Wiske introduces a Teaching for Understanding framework. This framework is divided into five key topics designed to evaluate the usefulness of a specific technology or a panoply of technology tools. The steps to consider are:
• What are the generative topics?
• What are the understanding goals?
• What are the performances of understanding?
• How do we produce ongoing assessment?
• How do we form reflective, collaborative communities?
Generative topics
“Ideally interest in the material to be learned is the best stimulus to learning, rather than such external goals as grades or later competitive advantage… it is nonetheless woth considering how interest in learning per se can be stimulated.” (Bruner, 1978) These are usually a cross-curricular, real-life topic that the teacher is intrigued by. The idea here is that enthusiasm is contagious and for the students to become engaged, the teacher needs to be engaged first.
Understanding Goals
These “focus on key concepts and disciplined ways of thinking, not just on the isolated facts and formals that form the core of many traditional teaching materials” (Wiske, 2005). Wiggins and McTighe define “understanding” as meaning “that a student has something more thant just textbook knowledge and skill—that a student really ‘gets it’” (Wiggins and McTighe, 1998).
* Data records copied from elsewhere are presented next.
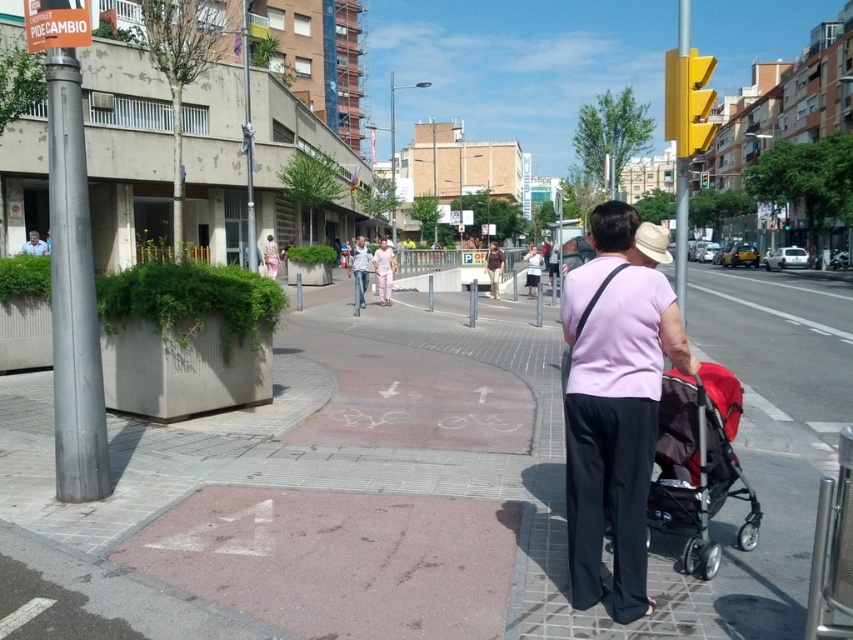
Question: Is pink concrete pavement at center bigger than light blue shirt at upper left?

Choices:
 (A) yes
 (B) no

Answer: (A)

Question: Does light blue jeans at center appear over light blue shirt at upper left?

Choices:
 (A) no
 (B) yes

Answer: (B)

Question: Which point is closer to the camera?

Choices:
 (A) (363, 288)
 (B) (538, 262)
 (C) (265, 244)

Answer: (A)

Question: Is red fabric baby carriage at lower right bigger than light pink fabric shirt at center?

Choices:
 (A) no
 (B) yes

Answer: (A)

Question: Which point appears closest to the camera in this image?

Choices:
 (A) (357, 266)
 (B) (585, 282)

Answer: (B)

Question: Which of these objects is positioned closest to the light pink fabric shirt at center?

Choices:
 (A) light brown leather jacket at center
 (B) white cotton shirt at center

Answer: (A)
Performances of Understanding
These are best described by Jerome Bruner in his famous book, The Process of Education: “(T)he schoolboy learning physics is a physicist, and it is easier for him to learn physics behaving like a physicist than doing something else” (Bruner, 1978) New software tools allow the student-physicist to immerse himself/herself into the role and to illustrate his/her knowledge through “performance.”
Ongoing Assessment
Best described in Understanding by Design by Wiggins and McTighe who write that “the assessment of understanding should be thought of in terms of a collection of evidence over time instead of an event—a signle moment-in-time test at the end of instruction—as so often happens in current practice (Wiggins and McTighe, 1998). Creating e-portfolios, posting to websites, querying experts or fellow students are all new ways of assessing only recently made possible with the advent of technology.
Reflective, Collaborative Communities
In Computers as mindtools for schools, Jonassen cites a study by Harasim, author of Online education: An environment for collaboration and intellectual amplification, which found that “learners perceive themselves as reflecting more on their thoughts while computer conferencing than when engaged in face-to-face or telephone conversation” (Jonassen, 2000). No doubt the interaction that the Worldwide Web affords learners is very engaging. In addidtion, the solitary moments spent formulating one’s thoughts before transmitting them through cyberspace are moments of self-reflection intertwined with moments of collaboration.
Sources
Bruner, J. (1978). The process of education. Cambridge, MA: Harvard University Press.
Jonassen, David (2000). Computers as Mindtools for Schools. Upper Saddle River, N.J.: Merrill.
Wiggins, G., & McTighe, J. (1998). Understanding by Design.Alexandria, VA: Association for Supervision and Curriculum Development.
Wiske, M., Rennebohm-Franz, K., & Breit, L. (2005). Teaching for understanding with technology. San Francisco, CA: Joseey-Bass.